閉鎖されていたコロンビアとベネズエラの国境に架かる主要4カ所の橋のうち1カ所で9月27日、往来が正式に再開された。

2015年8月以降、国境間のトラック輸送は1カ所に制限され、2019年2月以降は完全に国境が閉鎖されていた。他の橋についても順次、再開が予定されている。国交断絶状態が続いている両国は、2022年8月にコロンビアで左派のペトロ政権が発足して以降、大使を相互に派遣するなど着実に関係を回復している(2022年9月1日記事参照)。また、貿易の再開にも期待が高まっている。

コロンビアのククタとベネズエラのサン・アントニオ・デ・タチラの間に架かる国境の橋のシモン・ボリバル橋で行われた式典で、コロンビアのグスタボ・ペトロ大統領は「今日は地域、国、南アメリカ、米州大陸にとり歴史的な日だ」「グローバリゼーションとは第1に隣国との関係のことだ」と演説したほか、ガイアナからチリまでの南米地域を家に例え、過去にとられた両国間の国境閉鎖措置は「間違いだった」と指摘した。

2国間貿易は2021年に約4億ドルだったが、コロンビアのヘルマン・ウマーニャ商工観光相は2022年に10億~12億ドル、2023年には18億~20億ドルまで回復すると見込んでいる。

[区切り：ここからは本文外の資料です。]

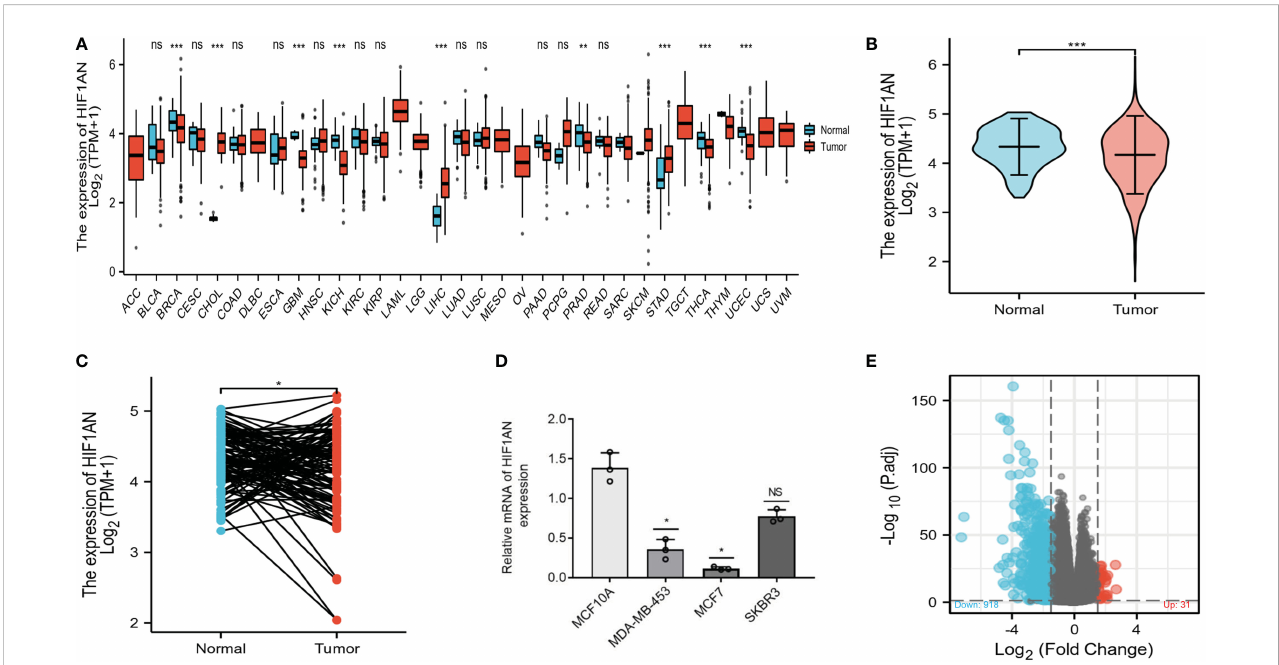
FIGURE 1 Strati fi ed by HIF1AN levels, different mRNA expression patterns in BC patients. (A) The TCGA database-based expression of HIF1AN in various kinds of cancer. (B) According to the TCGA-BRCA data, HIF1AN expression was markedly reduced in BC cells as compared to healthy cells. (C) According to the TCGA-BRCA sets of data, HIF1AN expression was considerably reduced in associated BC tumour tissues as compared to neighbouring healthy tissue. ns, P ≥ 0.05; *P < 0.05; **P < 0.01; ***P < 0.001. (D) Evaluation of HIF1AN mRNA expression levels in breast tissues epithelium and breast cancer cell lines using reverse transcription-quantitative PCR. Mann Whitney U analysis of the relationship between TCGA BRCA datasets ’ HIF1AN gene expression; (E) High- and low-HIF1AN expression cohorts ’ mRNA expression patterns are displayed. Volcano graphs are used to visualize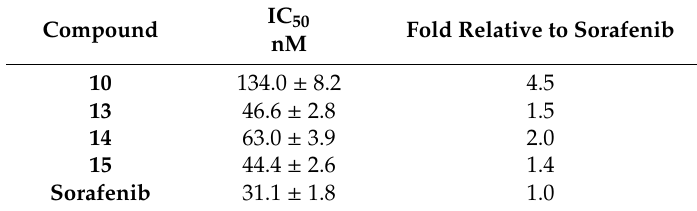
Table 3. E ff ect of compounds 10 , 13 – 15 on VEGFR-2 enzyme and their fold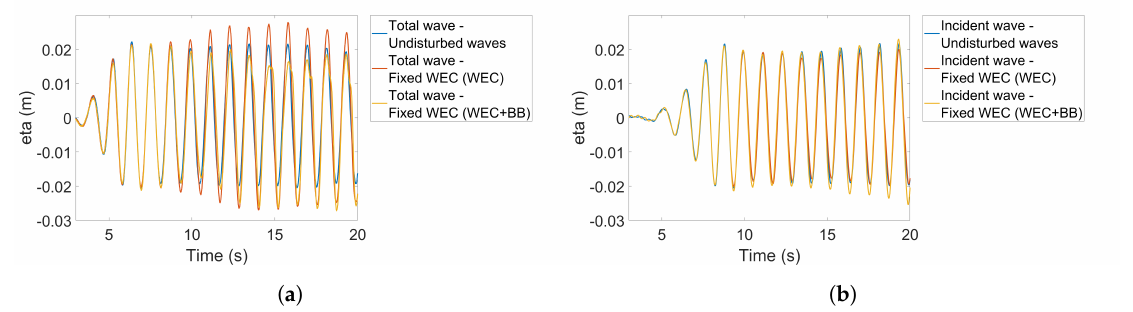
Figure 15. Example of measured data for the same target regular wave simulated during three different experiments (undisturbed waves, fixed WEC and fixed WEC (with bottom box)) and corresponding calculated incident wave for two of these experiments. ( a ) Water surface elevation measured during undistur-bed wave experiments and fixed-WEC experiments for the wave condition R06. ( b ) Calculated incident wave for undisturbed waves and fixed-WEC experiments using WaveLab for the wave condition R06.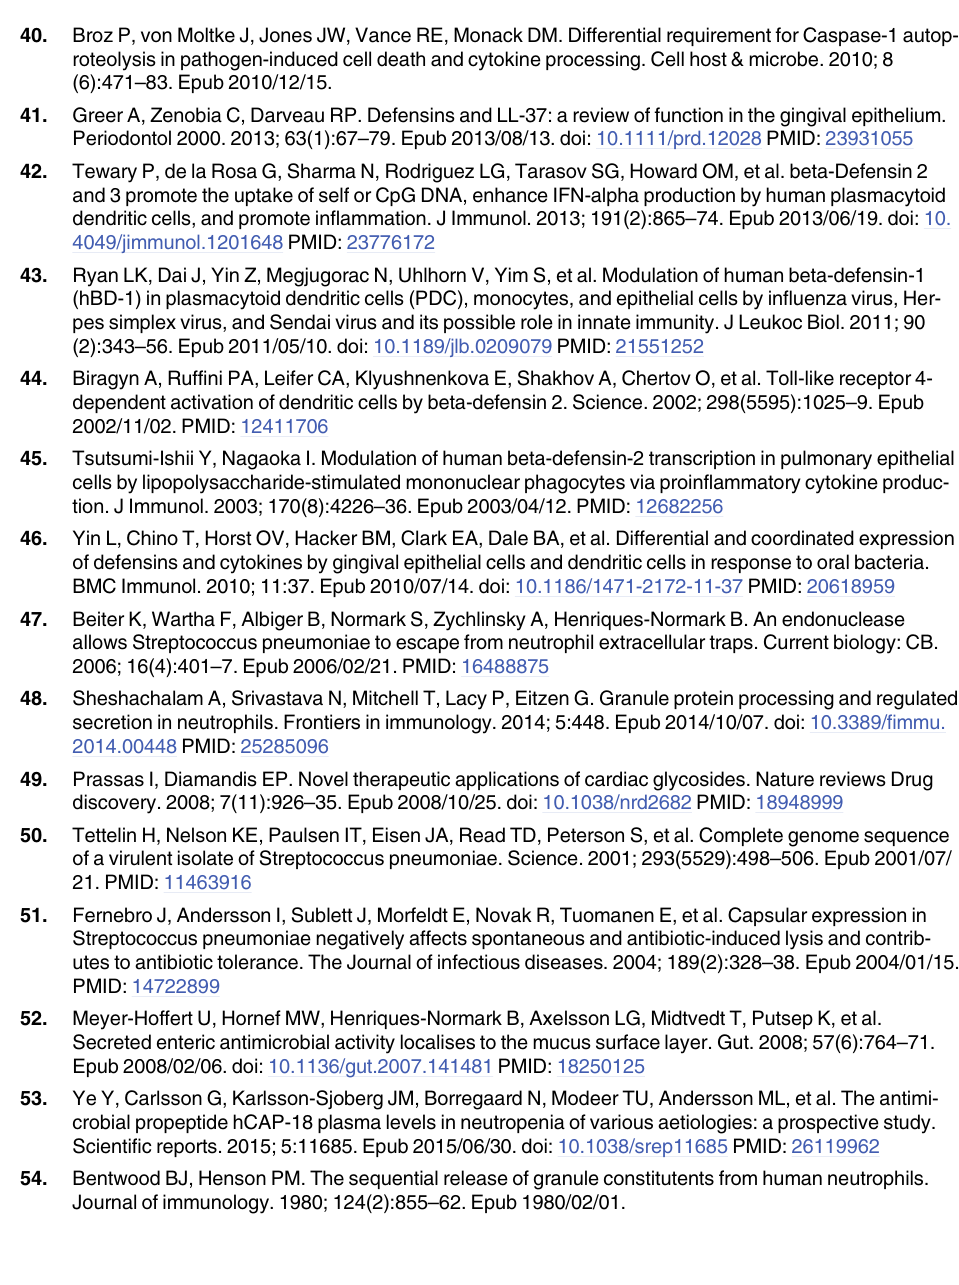
PLOS ONE | DOI:10.1371/journal.pone.0160734 August 16,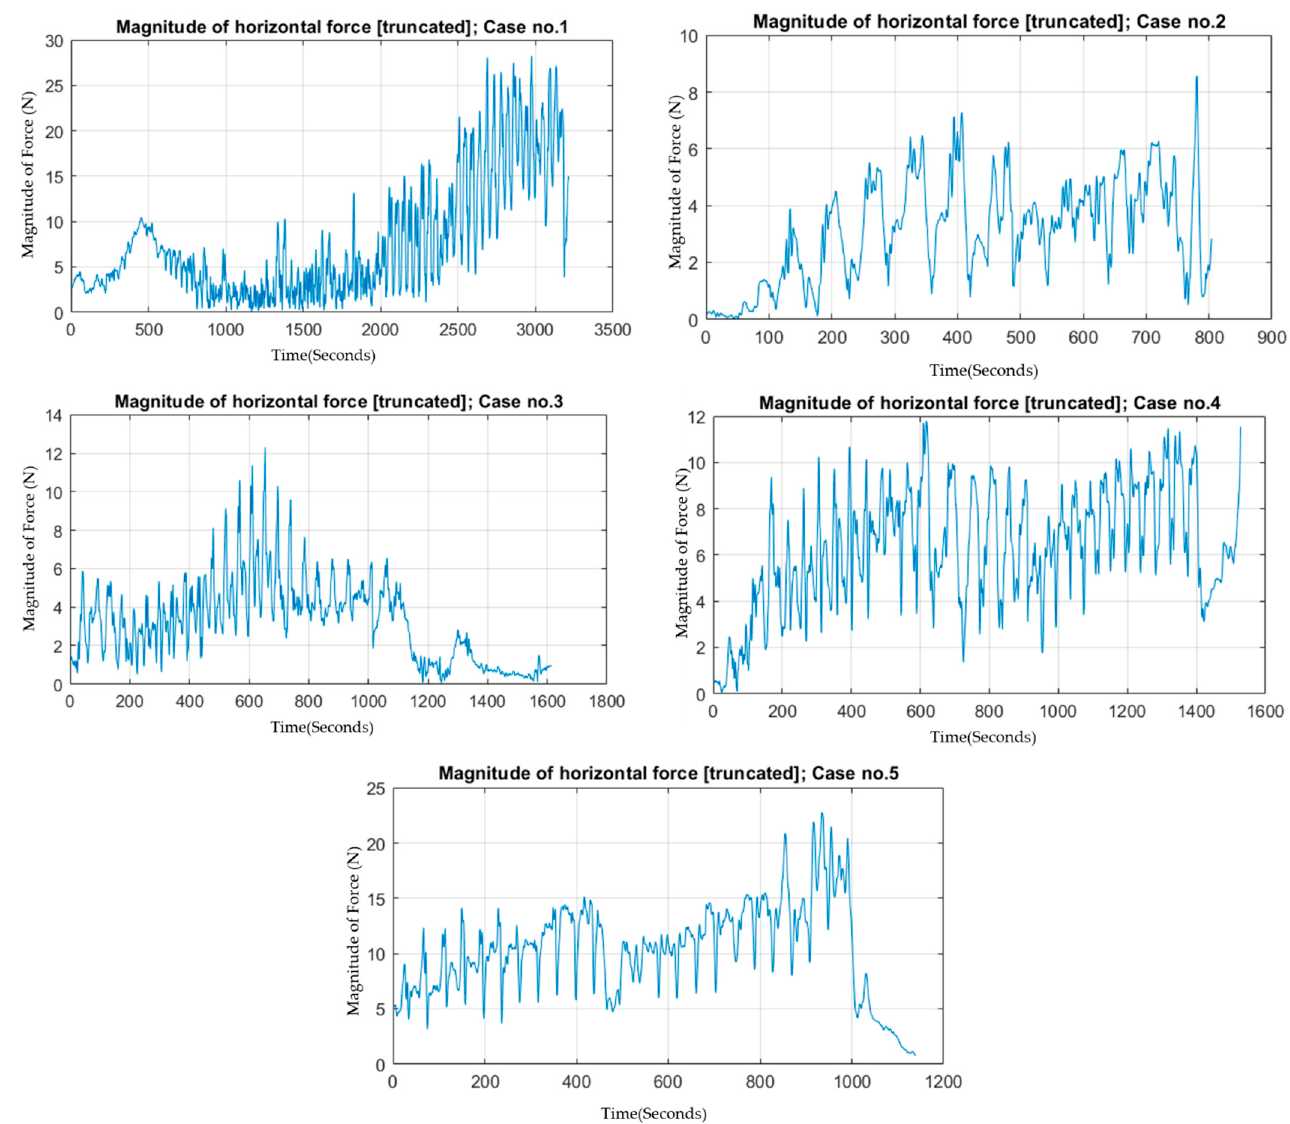
Figure 5. Magnitude of horizontal force including force on x-axis and y-axis according to time of action of each case.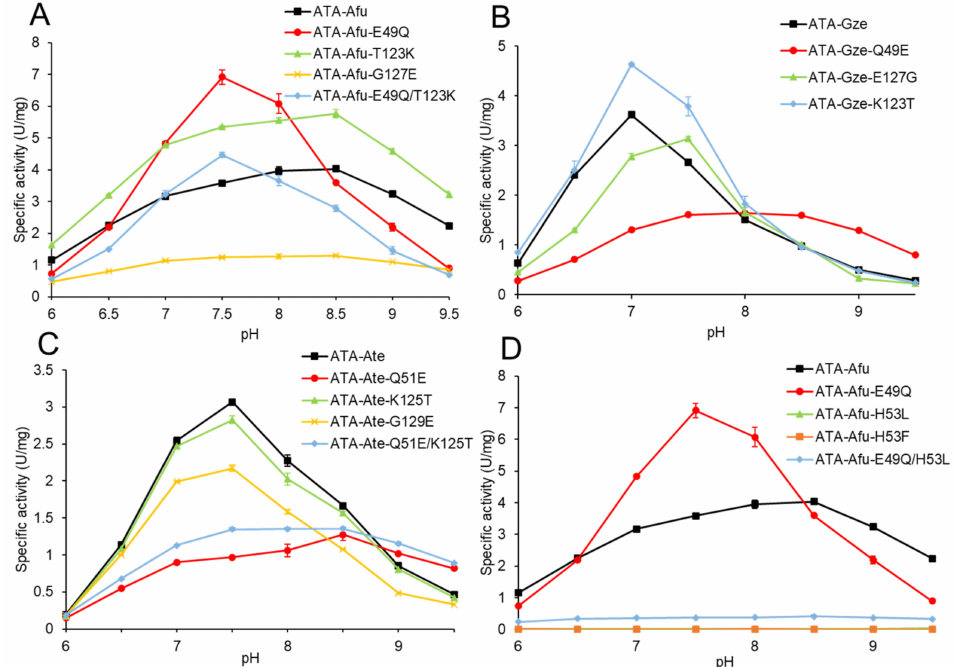
Figure 3. pH activity profiles of wild-type and variants of ATA-Afu ( A , D ), ATA-Gze ( B ) and ATA-Ate ( C ). The pH optimum was determined by assessing the specific activities using the acetophenone assay at different pH conditions. Data points correspond to the mean values of three independent experiments. The error bars are shown in the figure and the detailed data for specific activity measurements are given in Table S2. The kinetic parameters are shown in Table S3 and Figure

ベネズエラに所在するベネズエラ・コロンビア商工会議所(CAVECOL)のルイス・アルベルト・ルシアン会長は、既に両国企業間で2022年末までに8億7,625万ドルの取引が計画されているとする一方、通関コストと時間を削減する制度改善や、国際輸送に関する2国間協定の必要性を指摘している。また、コロンビアの企業団体は、2国間貿易の正常な回復には、国際的に金融取引に制限が伴うベネズエラ企業との決済方法や、ベネズエラからの輸入に関する動植物検疫体制の確立などの課題も指摘している。